Sur la mauvaise piste

S'il y avait eu un carnet de bord pour l'équipe de l'hôtel le soir du 15 juillet, une des entrées aurait pu se distinguer légèrement des autres :

Un ingénieur de l’équipe Sky, fatigué et visiblement grognon, se traîne dimanche soir vers l’accueil du Novotel de Toulouse, poussant deux pneus de Jaguar. Suant légèrement de par ses efforts, il passe devant la réceptionniste étonnée, et entre dans l’ascenseur sans même lever les yeux de ses précieux pneus. Si vous l’aviez écouté attentivement, vous l’auriez entendu marmonner en continu en anglais, et mentionner fréquemment des punaises (quelles punaises, on n’en sait rien).

Rien ne saurait indiquer à qui cela s’adressait et de quelles punaises il s’agissait. Pour tout le monde, ces dernières 24 heures du Tour ont été dominées par ces clous de 20 mm de long et d’une pure cruauté.

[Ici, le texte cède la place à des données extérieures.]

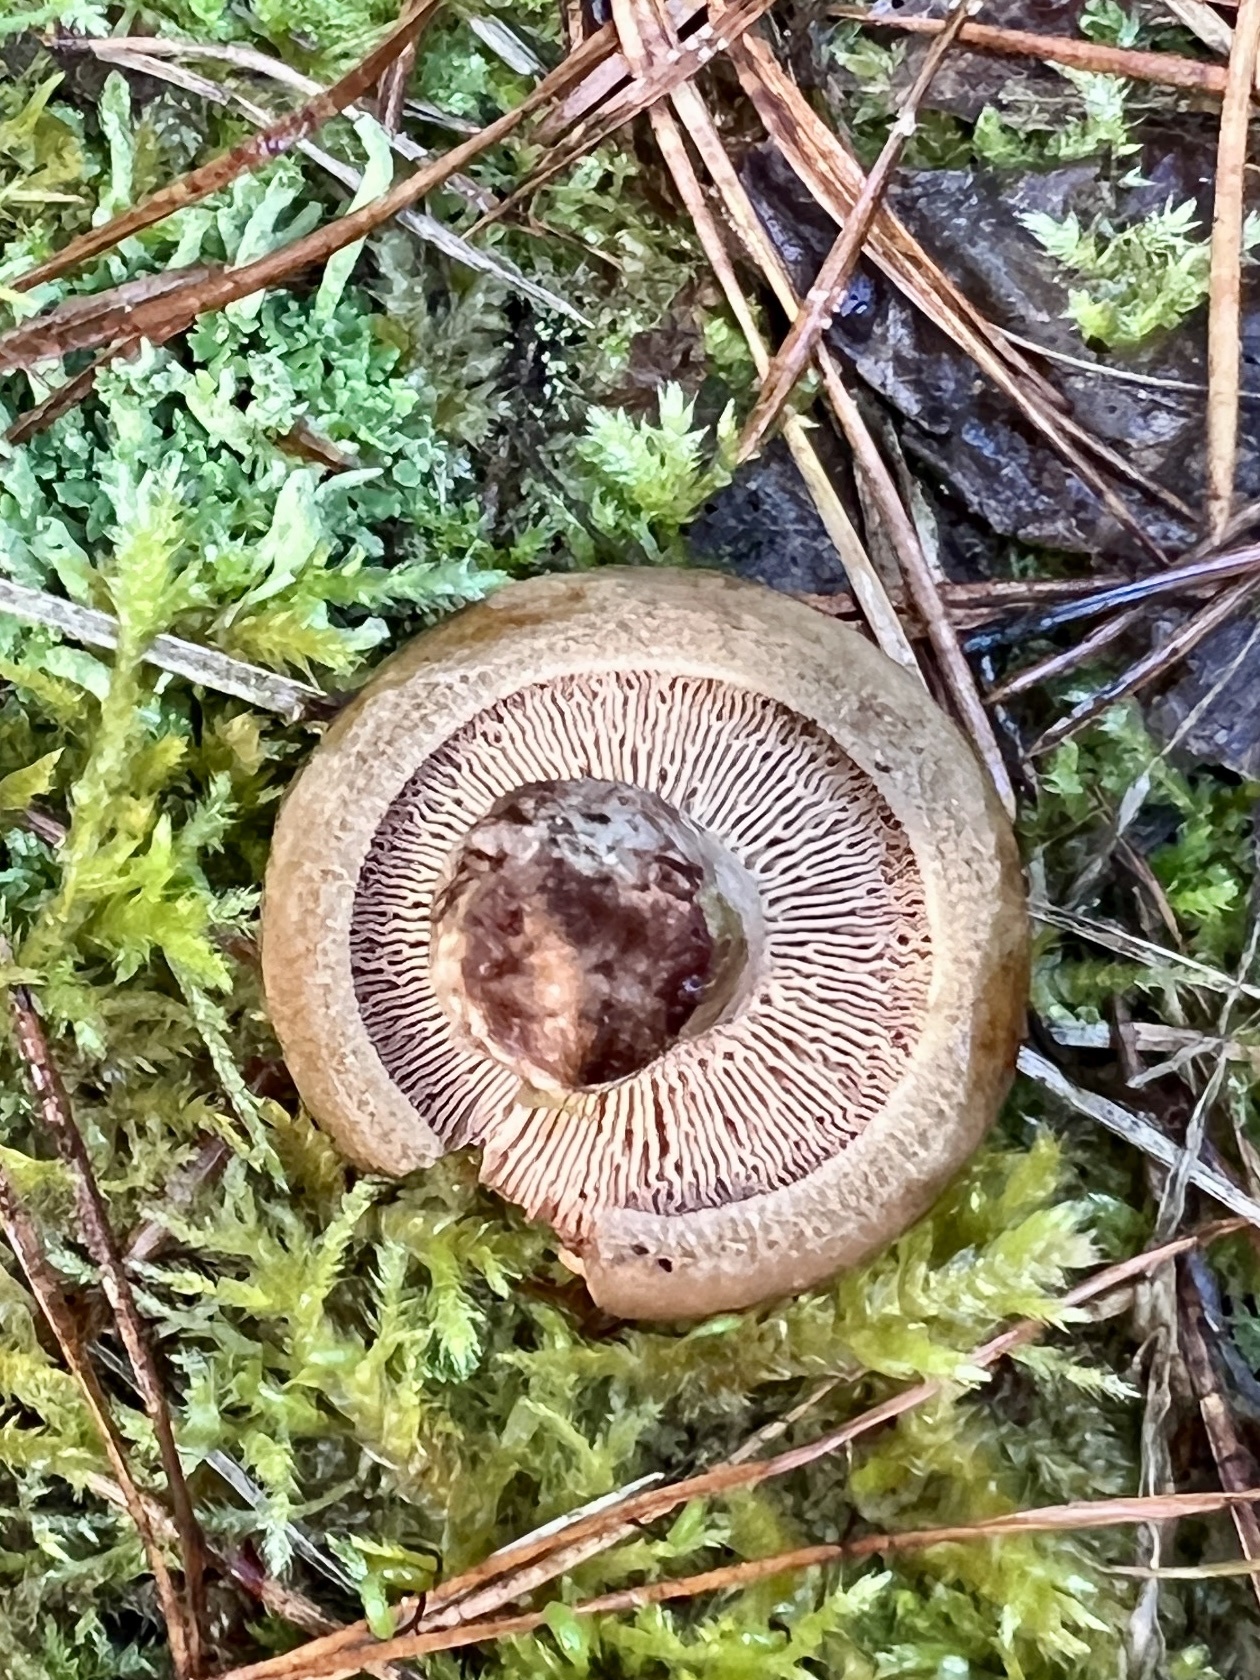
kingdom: Fungi
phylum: Basidiomycota
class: Agaricomycetes
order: Boletales
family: Paxillaceae
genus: Paxillus
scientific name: Paxillus involutus
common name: Brown roll rim
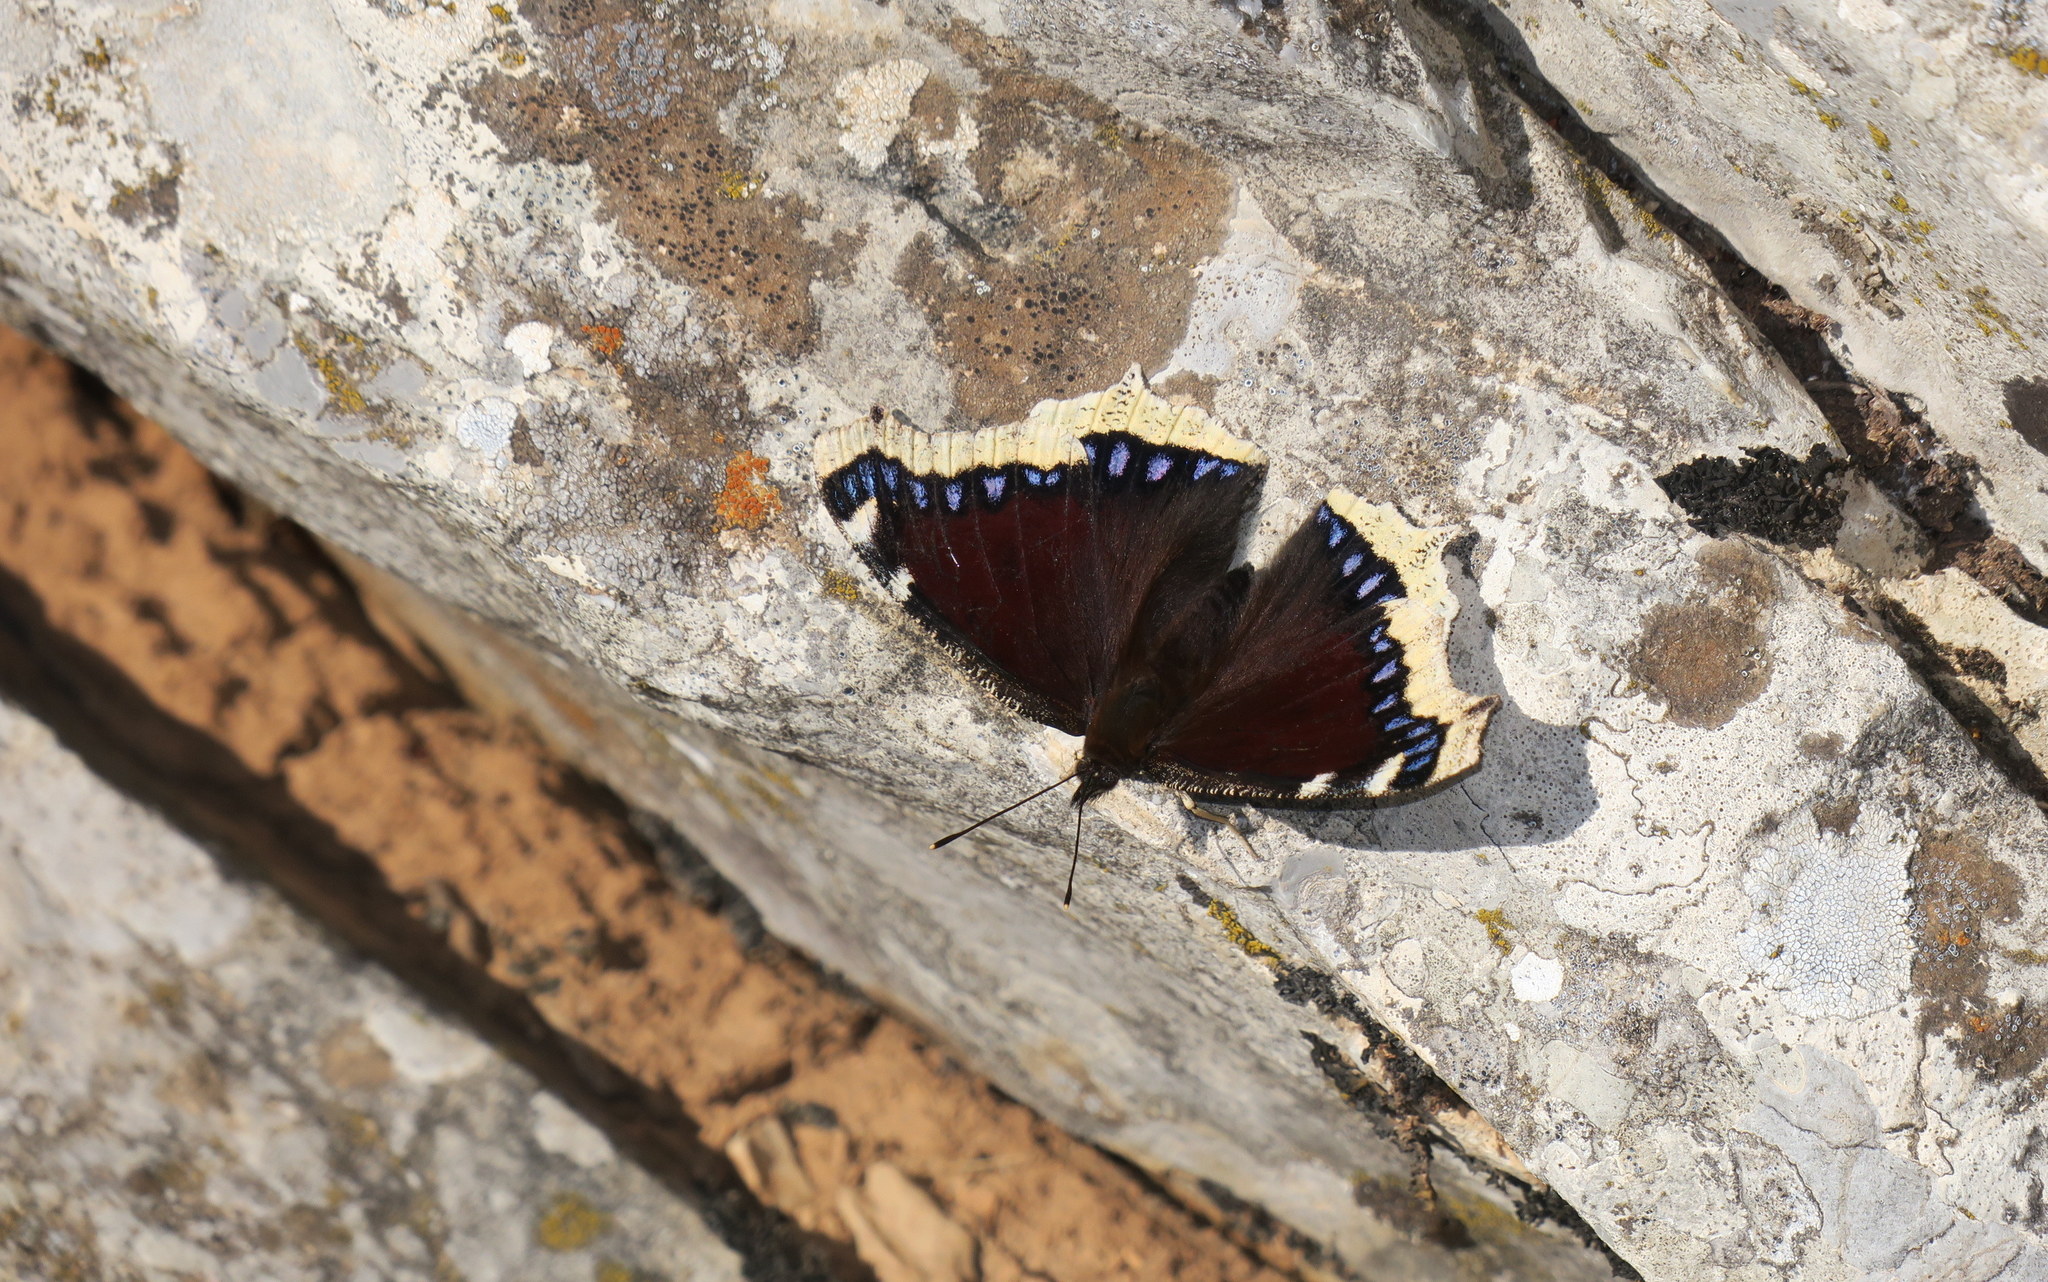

Je ne les verrai plus jamais du même œil. Nous nous sommes aperçu que quelque chose clochait en suivant l’étape en direct de l’hôtel de l’équipe. Scott (notre photographe de bord), Soren (notre chef), Dan (kiné et victime permanente des imitations à la Alan Partridge) et moi-même avions remarqué deux crevaisons en début de course – mais ces choses-là arrivent souvent, et nous n’y avons pas trop prêté attention. Trois minutes et 25 crevaisons plus tard, il était clair qu’il s’agissait plutôt de sabotage. Et bien sûr, là où vont les vélos, vont les voitures. Mais étonnamment, nous n’avons eu à changer qu’un seul pneu parmi toute la flotte. Les pneus de Jaguar sont un tout petit peu plus épais que les 20 mm de ces clous mortels, donc nous n’avons subi qu’une seule crevaison. Il m’a quand même fallu 4 heures pour retirer avec précision douze de ces maudits clous de sept pneus différents, et changer celui qui était à plat. Respect également pour mon compagnon de chambrée, Scott, qui n’a pas bronché au fait qu’il devait dormir à côté de deux pneus de rechange posés par terre, que j’avais pris avec moi dans la chambre au lieu de les ranger dans le bus de l’équipe, fermé à clé pour la nuit.

Apparemment, ce genre d’acte crapuleux n’a rien de nouveau et parmi de précédents incidents figurent le sabotage de vélos et même un enlèvement, en 1904 ! Il est impossible d’installer des barrières sur la totalité des 3500 km de routes ; c’est donc à la foule de se contrôler. Hier nous a rappelé que le cyclisme est l’un des sports les plus vulnérables au monde, et que cela sera toujours le cas. La réaction d’indignation face à cet incident a été poignante, et le peloton s’est vraiment serré les coudes dans cette épreuve. Bradley a été l’homme du moment en communiquant avec les autres coureurs pour qu’ils ralentissent et permettent aux victimes d’avoir la chance de rattraper le groupe principal. Un véritable geste de fair-play, et il a été émouvant de voir la façon dont les coureurs se sont protégés les uns les autres, même s’ils avaient la possibilité d’en tirer un certain avantage. On ne voit pas cela dans de nombreux sports. Cela a réellement changé la vision de Bradley dans les rangs de la presse française (bien souvent très patriotique) qui l’ont alors surnommé « Le Gentleman ».

Mais oublions les clous ; le Tour est à présent véritablement entré dans le sud de la France, et j’écris ces lignes alors que nous évoluons au milieu de paysages magnifiques sur la route de Toulouse. C’est comme si, en réponse au Tour de France, la nature flamboyait elle aussi de tons de jaune. On ne se lasse pas des tournesols en rangs d’oignons qui bordent les routes dans des champs à l’infini ; pas étonnant que le tournesol soit l’un des symboles non officiels du Tour de France. La cadence quotidienne des expériences inoubliables se poursuit également. Dimanche (avant les clous), nous avons été obligés de quitter l’autoroute en raison du trafic important et avons eu le plaisir de suivre la caravane publicitaire sur la route de la course pendant quelques kilomètres. La caravane est souvent oubliée par les commentateurs, mais c’est une véritable perle du Tour, qui arrose les spectateurs de merchandising, et attise les foules pour créer une ambiance de fête à l’arrivée des cyclistes. Ce sont des instants comme ceux-là qui permettent de garder le moral et vous donnent un regain d’énergie. Évidemment, je n’ai pas à me plaindre – je n’ai fait que 200 km ! C’est quelque chose que j’essaie de garder à l’esprit pour me souvenir que je ne suis pas le seul à être fatigué. Je vais m’arrêter là pour l’instant ; nous sommes la veille de notre jour de repos qui, comme son nom ne l’indique pas, ne sera sûrement pas de tout repos.